I've been using Phidgets for several years in some lab test equipment, with the TextLCD888 being the most useful due to the two line display to indicate equipment and process status. Over the last couple of years as time permitted, I've been creating some USB colour TFT displays powered by a 72MHz ARM Cortex-M3. The intent of these USB component boards is to complement the Phidget I/O kits.
The image shows a test rig (a simple ambient sensor set) that demonstrates the TextLCD888 being controlled by a Windows app (written in PiXCL 11, not shown), and the sensors (temp/RH, light level and magnetic) being reported to the colour displays.
These display devices are called Decaf boards (... because they don't need Java) and appear to the host system as USB HID's. There's a comprehensive set of graphics draw commands for lines, circles, rectangles and text in multiple fonts. For example, a host app turns on all the TextLCD888 digital outputs (which turns on the yellow LEDs) and a single command to a Decaf board draw all six indicators.
Creating these boards
It was quite a learning exercise: here's these tiny inexpensive boards, how hard could it be? A LOT harder that you might think. There's ARM architecture, cross-compiler tool chains, hardware design, USB device firmware (HID, MSD, CDC), Real Time OS issues, USB and TCP/IP middleware, device drivers.
There's a lot of complex stuff in the above list, and my intent was to hide all this complexity away from the end user, so that all that's needed is to design the screen graphics as set of HID commands. The same PiXCL 11 DLL that controls the board is usable with C/C++/C#. The HID commands are now fully documented so it should be easy enough to run them under Linux, Mac and Android.
Updating Decaf Board Firmware
I have developed a complete set of utilities that allow the board firmware to be updated in about a minute. The boards have a USB core Device Firmware Update mode, so that USB HID, RTOS or other binaries are loaded directly over USB, with no additional special hardware.
Where are these boards going?
At present, they contain USB HID and board/display control firmware.

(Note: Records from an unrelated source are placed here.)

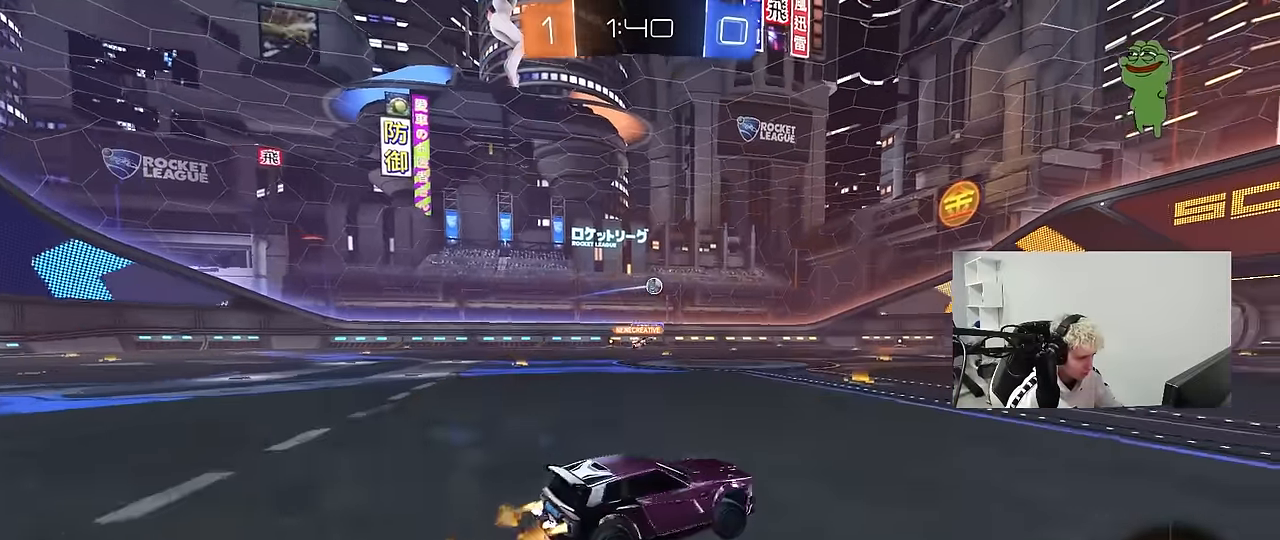
{"keys": ["d", "shift"], "mouse": [], "mouse_move": "still", "events": [[34, "shift", "down"], [84, "mouse_right", "up"], [134, "mouse_right", "down"], [184, "s", "down"], [184, "w", "up"], [217, "mouse_left", "up"], [317, "mouse_right", "up"], [467, "s", "up"]]}
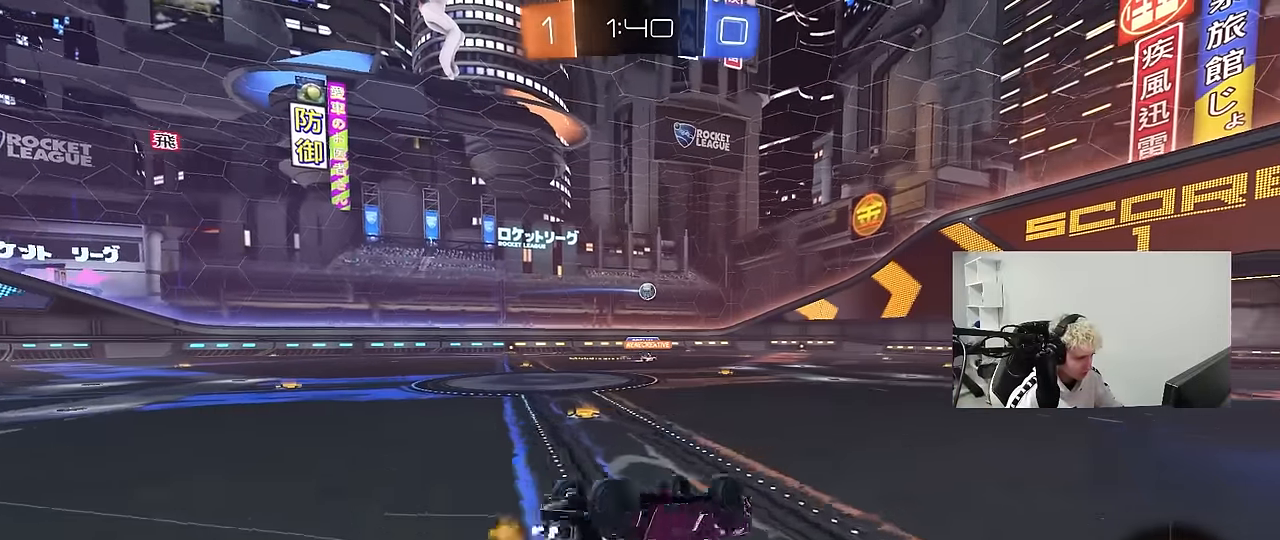
{"keys": ["d"], "mouse": [], "mouse_move": "still", "events": [[100, "s", "down"], [284, "s", "up"], [384, "shift", "up"]]}
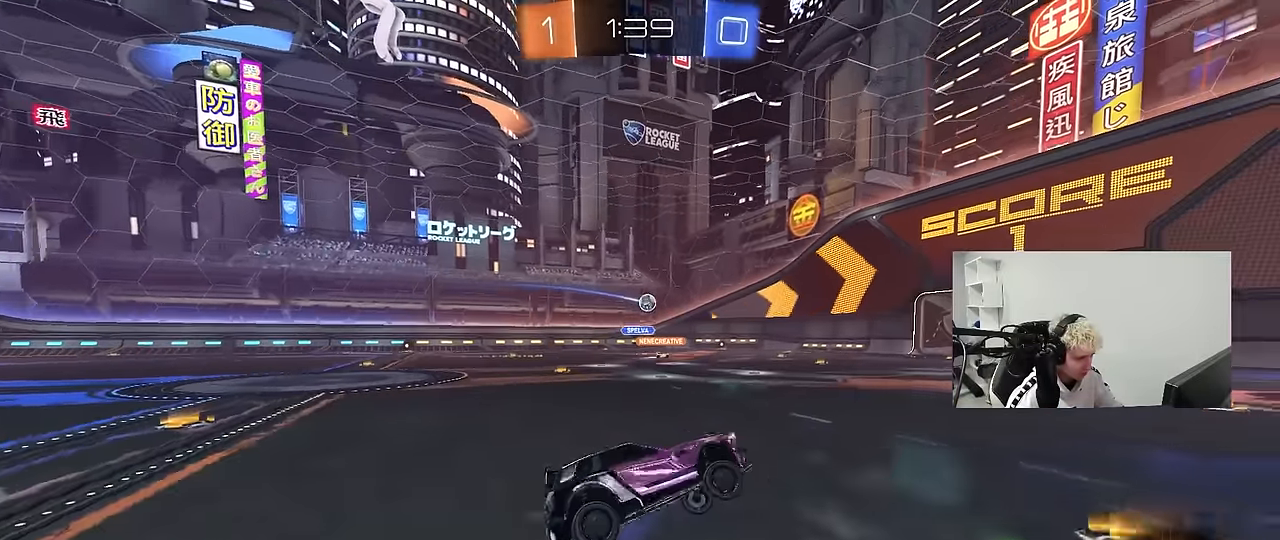
{"keys": ["w"], "mouse": ["left"], "mouse_move": "still", "events": [[17, "d", "up"], [117, "w", "down"], [167, "mouse_left", "down"], [350, "a", "down"], [484, "a", "up"]]}
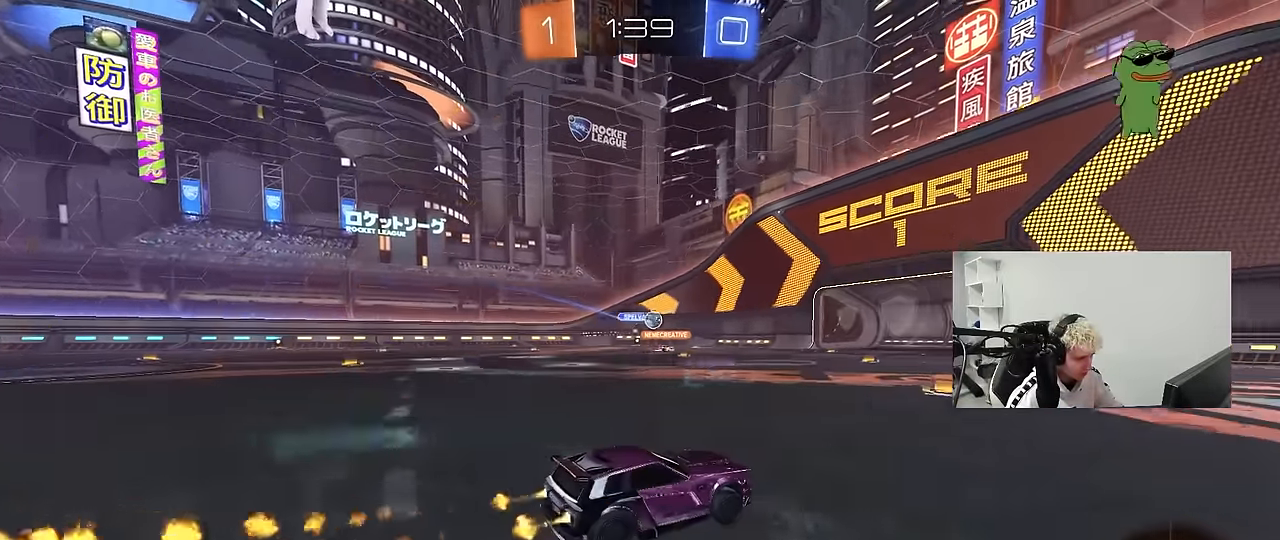
{"keys": ["d", "w"], "mouse": [], "mouse_move": "still", "events": [[134, "d", "down"], [217, "mouse_left", "up"], [267, "d", "up"], [417, "d", "down"]]}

I'm working on combining separately working HID and MSD (SD card) modes into a composite USB device.
I also have a working RTOS that boots in about 0.5s as well, but am still somewhat unclear how to reliably add support for USB to it. The intent is that the Decaf boards running the RTOS will appear the host as a composite HID (graphics and touch screen) and MSD (the built in microSD card) so that a Decaf board
a) can create/write/read files, and the host can do as well;
b) can create or update graphics on the fly, as well as via host commands.
This is being achieved by building a command subset of my PiXCL 11 language, called PiXCLe, into the board firmware, as an RTOS task. The app code (simulated on the Windows host, using PiXCL11) would be stored on the SD card. This would allow the board to run stand alone.
The existing boards use the 72MHz M3 chip and do USB Full-Speed (FS) only, but there are now faster M4 (up to 180MHz) and M7 (up to 300MHz) that have lots more memory to play with, and better USB implementations (High Speed and FS OTG) on chip.